LA CONFRATERNITA DI S. CATERINA, NELLE GIORNATE DEL 22 E 23 NOVEMBRE, APRE LE PORTE DEL SUO ORATORIO AI TURISTI E AGLI ALASSINI: “CICERONI” SARANNO I RAGAZZI DEL PON PER LA SCUOLA “EDUCARE ALLA BELLEZZA PER IMPARARE LA CONVIVENZA”.

La confraternita di S. Caterina di Alassio, in occasione del Triduo di preparazione alla festa della patrona del prossimo 25 novembre, in collaborazione con l’Istituto Alberghiero ha programmato una serie di eventi ed attività finalizzati alla promozione delle tradizioni legate al culto della Santa di Alessandria d’Egitto.
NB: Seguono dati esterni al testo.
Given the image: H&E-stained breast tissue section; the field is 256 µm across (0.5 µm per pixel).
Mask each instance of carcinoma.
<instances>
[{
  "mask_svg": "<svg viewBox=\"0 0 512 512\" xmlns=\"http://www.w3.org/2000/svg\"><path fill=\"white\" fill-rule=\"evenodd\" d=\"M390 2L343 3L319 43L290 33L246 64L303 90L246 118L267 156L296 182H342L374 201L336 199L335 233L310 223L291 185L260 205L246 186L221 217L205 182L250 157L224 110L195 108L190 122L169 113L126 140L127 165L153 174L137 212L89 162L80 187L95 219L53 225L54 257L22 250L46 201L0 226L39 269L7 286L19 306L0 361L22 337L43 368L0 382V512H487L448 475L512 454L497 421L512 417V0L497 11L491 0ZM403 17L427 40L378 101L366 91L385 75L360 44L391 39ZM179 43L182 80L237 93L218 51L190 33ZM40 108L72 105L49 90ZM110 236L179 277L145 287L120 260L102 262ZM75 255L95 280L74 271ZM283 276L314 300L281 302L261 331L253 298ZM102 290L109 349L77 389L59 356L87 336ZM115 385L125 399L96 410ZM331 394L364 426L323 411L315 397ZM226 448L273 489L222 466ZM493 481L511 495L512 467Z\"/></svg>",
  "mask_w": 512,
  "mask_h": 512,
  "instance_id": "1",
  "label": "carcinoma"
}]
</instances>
Protagonisti delle iniziative gli studenti del corso di pasticceria e quelli iscritti ai moduli  del Programma Operativo Nazionale per la Scuola “EDUCARE ALLA BELLEZZA PER IMPARARE LA CONVIVENZA”: i primi impegnati nella realizzazione delle “Gallette” e gli altri in  qualità di promotori e “divulgatori” dei riti legati alle cosiddette “Figassette” con l’effigie della Santa.

Le visite guidate, abbinate alla vendita delle Gallette, inizieranno venerdì 22 dalle ore 15.00 alle ore 17.00 e proseguiranno sabato dalle ore 9.00 alle ore 17.00.

Il percorso formativo-educativo vedrà confratelli, docenti ed alunni impegnati nella realizzazione di contenuti ( testi, immagini e video) per raccontare, attraverso le tecniche del visual storytelling,  le tradizioni legate a S. Caterina, come quella che vedeva mogli e madri accompagnare la partenza dei propri cari per mare con le gallette “miracolose” che avevano il compito di proteggere i naviganti dalle burrasche.

“Il culto della Santa di Alessandria d’Egitto – come scrive lo storico Carossino – fu ad opera dei marinai alassini. Per questo motivo e per aver più volte liberato Alassio dall’assalto dei pirati barbareschi, lo stemma della nostra città raffigura sopra la torre S. Caterina incoronata e coperta dal manto regale con la verga del comando in pugno.”

Il progetto, promosso dalla Parrocchia di S. Ambrogio, vede la collaborazione dell’Assessorato alle politiche scolastiche ed è coordinato dal priore della confraternita Ezio Manzoni e dai docenti Massimo Sabatino, Monica Barbera, Cristina Prioletti, Paolo Tavaroli, Katiuscia Giuria,  Rita Baio, Elena De Negri e Franco Laureri.